The rooms of my mind can be a dangerous place for me to stay. I’m learning not to go there by myself. That’s why I need U! That’s why U need me. We need to be a safe place one for another.

SIR JAMES

         December 26, 2013   Christmas Day+1

I had a brief battle with SIR JAMES yesterday morning.
Was it Post-Christmas Blues? Maybe
Was it unfulfilled expectations? Perhaps.
Was it too much excitement yesterday for an old man? Who, Me?
Was it two super-excited, hyperactive twin 10yr old grandsons? NAH!!!

It was SIR JAMES back at work in my mind, up to his old tricks again!
Allow me a few minutes this morning to introduce you to SIR JAMES.

Several months ago, I was standing in the kitchen at our church.
I could let you stand in the footprints where this moment was imprinted on my soul.

A man walked through the door and said: “Good Morning, SIR JAMES. How are you?”
I don’t remember my reply, but I remember what my thoughts were:

“Hmmm, I don’t think I remember ever being called SIR JAMES before.”
Somehow, I knew this name was going to become significant for me.

I’ve been called lots of different names in my life. I was born with “JIMMY” (My oldest sister – to this day…)   Another sister calls me “JAY-BIRD”. I have no idea where that came from. My friend Carolyn calls me “JIM-BO”. My Dad’s nickname for me was “JIM JOHNSON”. When I was working for a living, I was “CAT” – from my last name. One of my co-workers even had a phone that meowed when I called.

Most names I’m called now are terms of warmth and endearment.  It wasn’t always like this. Some names are recalled with less fondness – Jr High School. Playground bullies. My full name when Mom needed to REALLY get my attention.

As the next few weeks after this greeting in the kitchen went by, I began to understand who SIR JAMES is in my life. I now refer to him as my “abusive twin brother”. He lives in my head, he sleeps in my bed. I brush his teeth every morning. I used to comb his hair. (It fell out before it turned gray) He knows everything I ever did and somehow, he remembers it more than I do.

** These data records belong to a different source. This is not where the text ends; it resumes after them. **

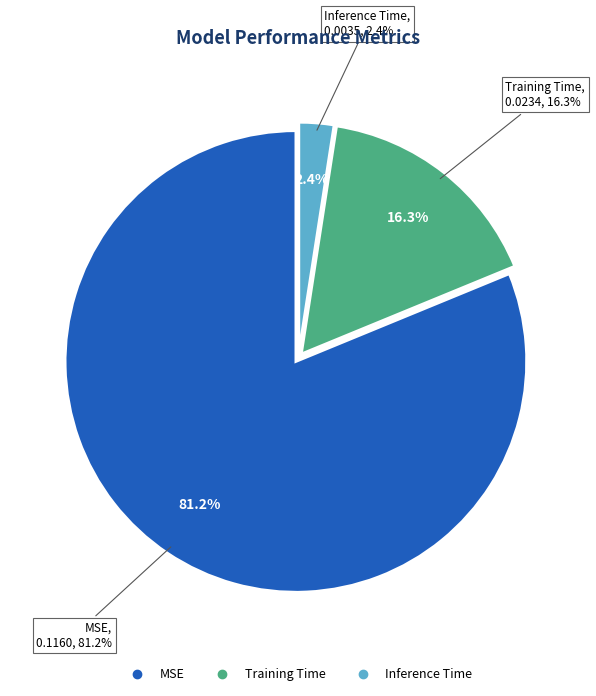

What is the largest slice in the pie chart?

MSE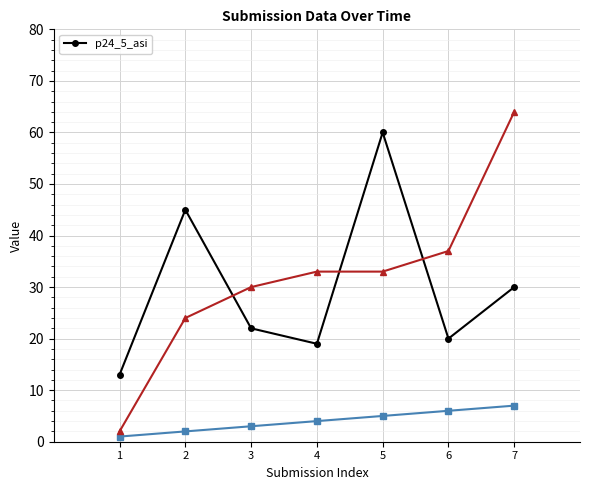

True or false: the data shows 48 at 7.

False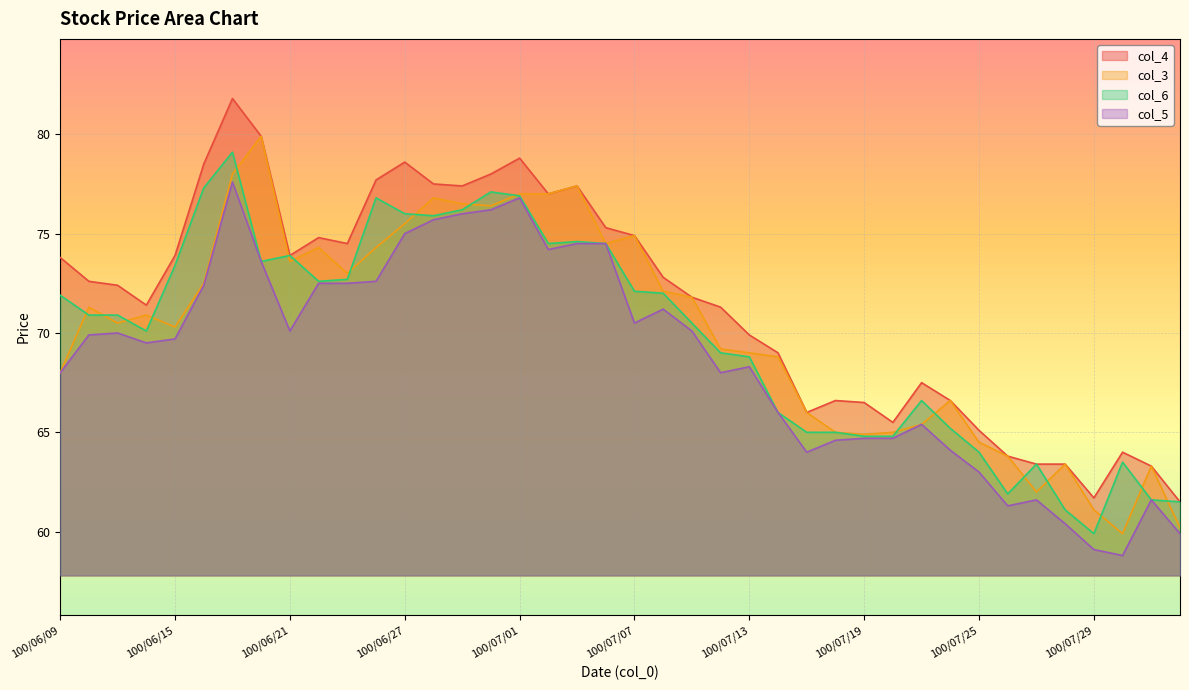

Is the value of col_3 at 100/07/27 greater than the value of col_4 at 100/07/19?

No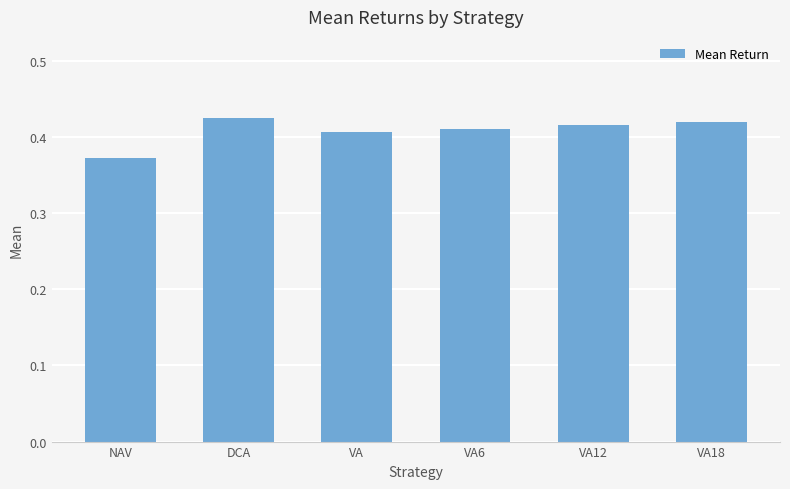

Is it true that the value at VA6 is 0.7?

False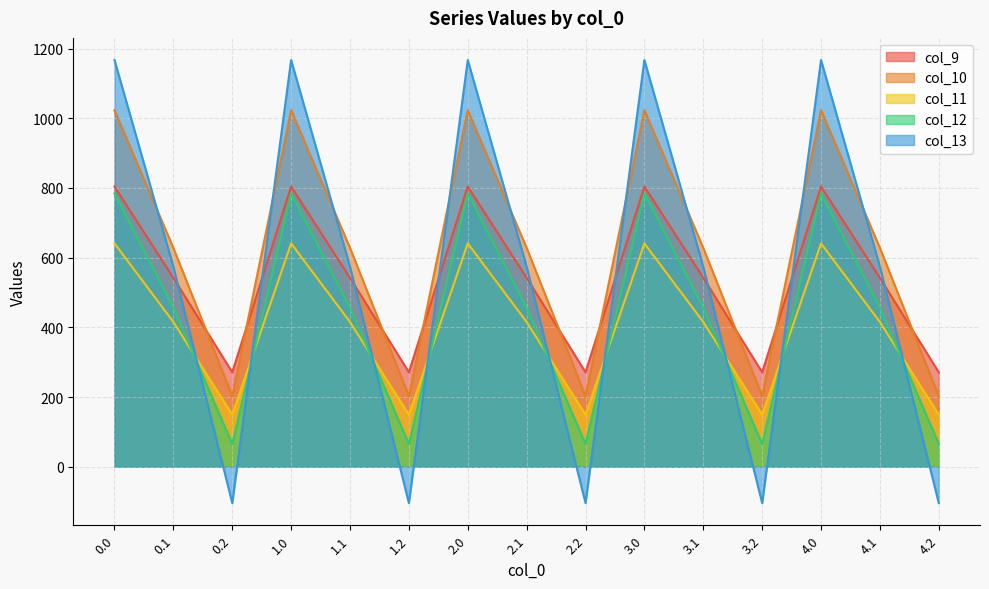

At 2.0, list the series in order from smallest to largest.

col_11, col_12, col_9, col_10, col_13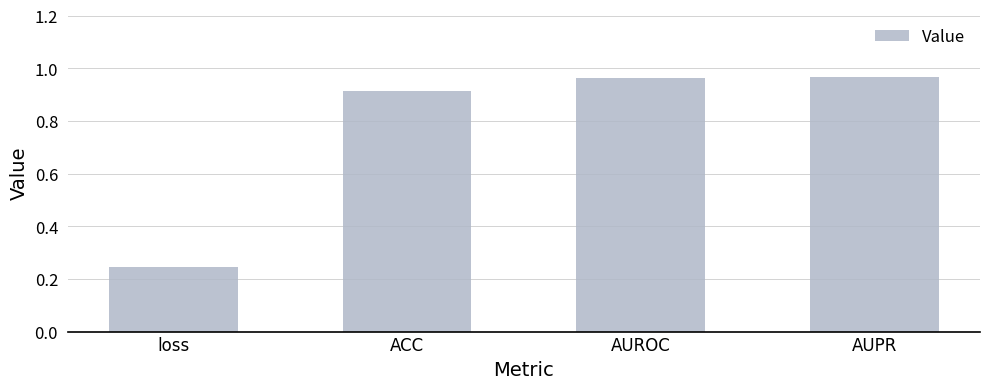

At which category does the chart reach its minimum across all series?

loss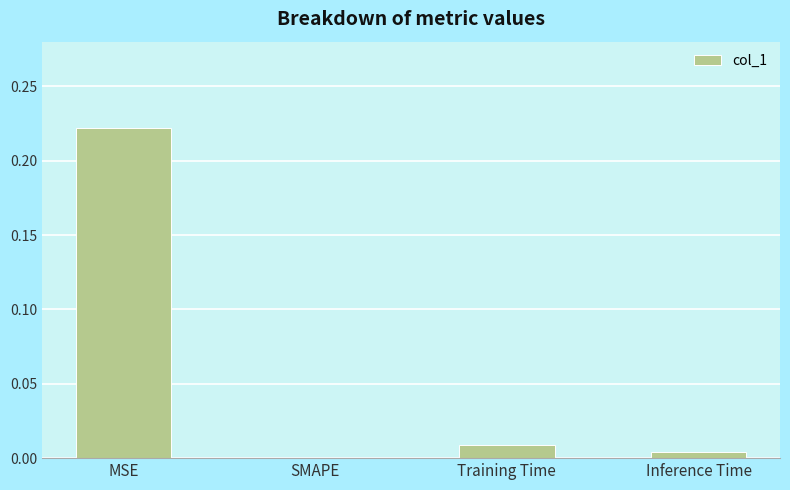

At which category does the chart reach its peak across all series?

MSE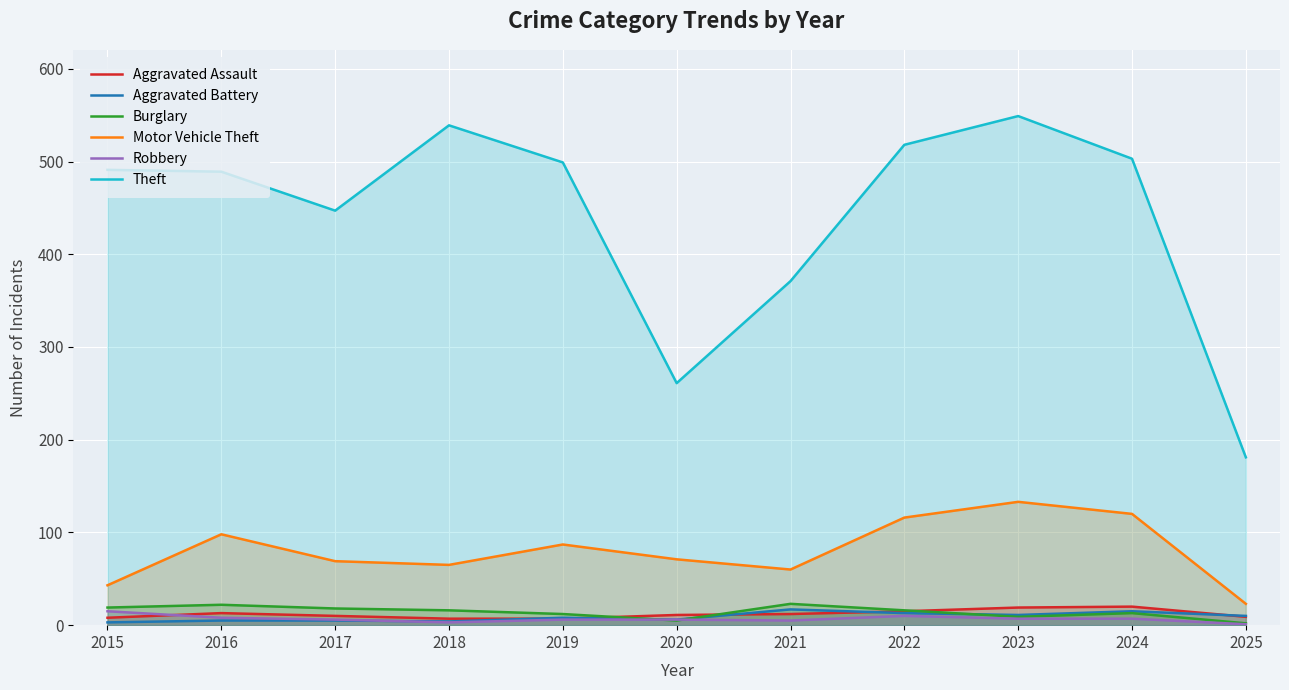

Which series has the widest spread of values?

Theft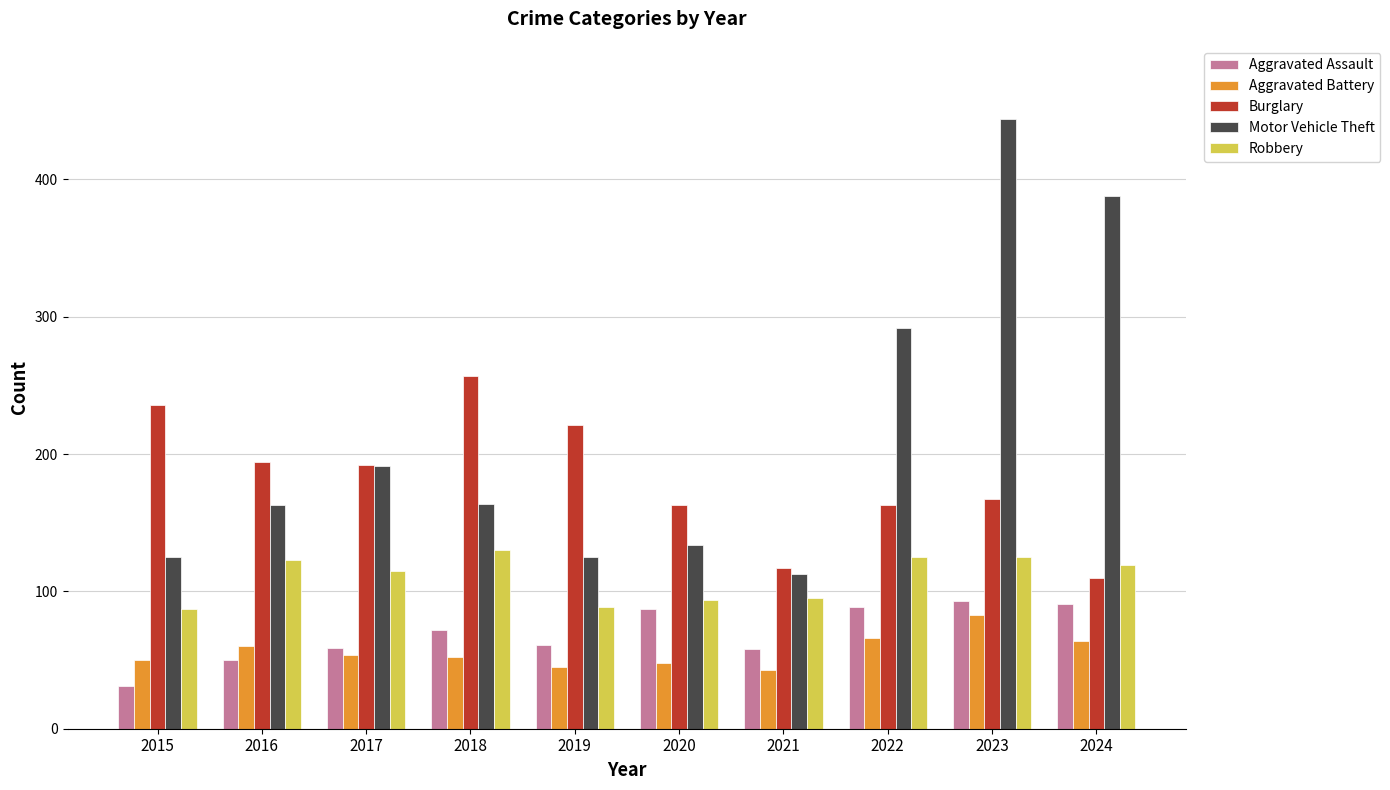

At 2024, list the series in order from largest to smallest.

Motor Vehicle Theft, Robbery, Burglary, Aggravated Assault, Aggravated Battery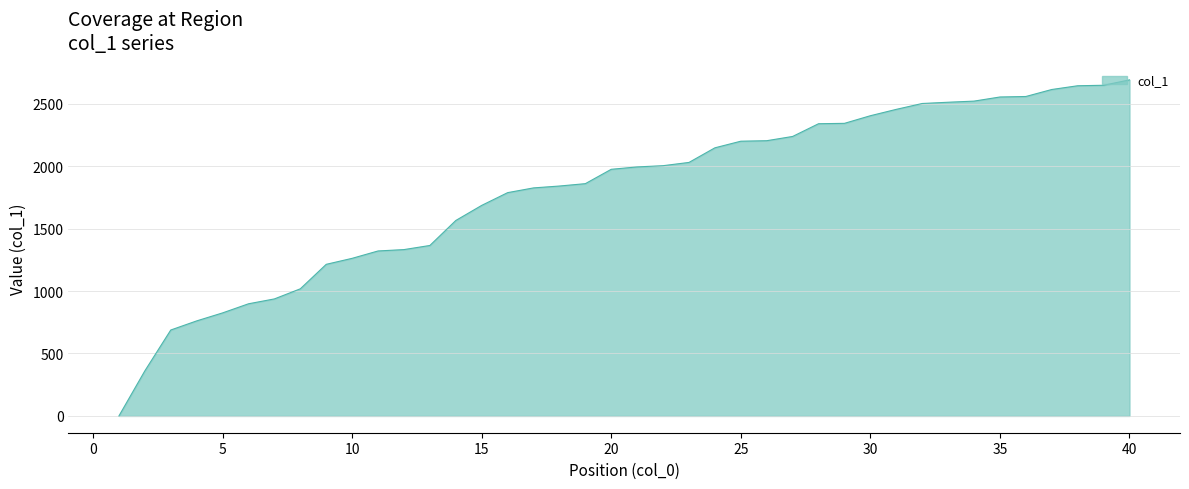

What is the maximum value shown in the chart?

2691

On second thought, he doesn’t remember it more – he remembers it differently.

He remembers the PAIN
He remembers the FEAR
He remembers the HURT, the ANGRY WORDs
He remembers NOT hearing the UNSAID WORDs I needed
He remembers that which I want to forget!
He keeps reminding me, every chance I give him.

In the few weeks that followed that Tuesday morning in the church kitchen, I began to recognize the Voice of SIR JAMES. I began to understand his intent. I came to see the patterns of speech he used. I came to know some of his favorite words. Words like “If Only you hadn’t…”  “Remember When you did…”  He’s Better at that than…”You Should’a…” and, of course, ‘You Shouldn’t ‘of…”

As the days unfolded, I began to be able to pay less attention to him. I discovered SIR JAMES had this annoying habit of waking up every morning a moment before I did.  He’d begin with a whispered reminder of yesterday’s disappointment, of last month’s hurt. Of that time last year when I ______fillintheblank  He’d recall the memories of an 11 year old 6th grade boy who’s teacher shamed and blamed him in front of his classmates.

In those few weeks, I discovered the futility of arguing with him. What words can be used in order to argue TRUTH? SIR JAMES never needed to lie to me. We both know the truth. I would not have listened if he had lied. He was simply using the dark side of the truth. It was meant to discourage me, to ultimately destroy me.

Some would call these thoughts the Voice of Satan. Perhaps it was. Perhaps it is. But – all my life, I’ve been told – “Satan Lies.” These weren’t lies. The power these thoughts have in my life is because of the TRUTH of them.

One of the first victories came when I stopped lying in bed listening to him. I had to stop talking back. I established a new morning routine: …Wake up. Get Up.(now) Put on robe’n slippers. Walk to kitchen. Start coffee. (answer nature’s call) Walk in family room. Turn on aquarium light. Turn on the soft light over my favorite Thomas Kinkaid picture. Start the gas log. Flip on coffee warmer.  Return to kitchen for coffee. Sit down in my morning chair, The Place I reserve for this morning time.

Somehow, somewhere between my bed’n my morning place, he goes away.
He won’t follow. I found out he doesn’t like this quiet place where I meet with God.

Q4U – What’s the name of the person that sleeps in Ur head?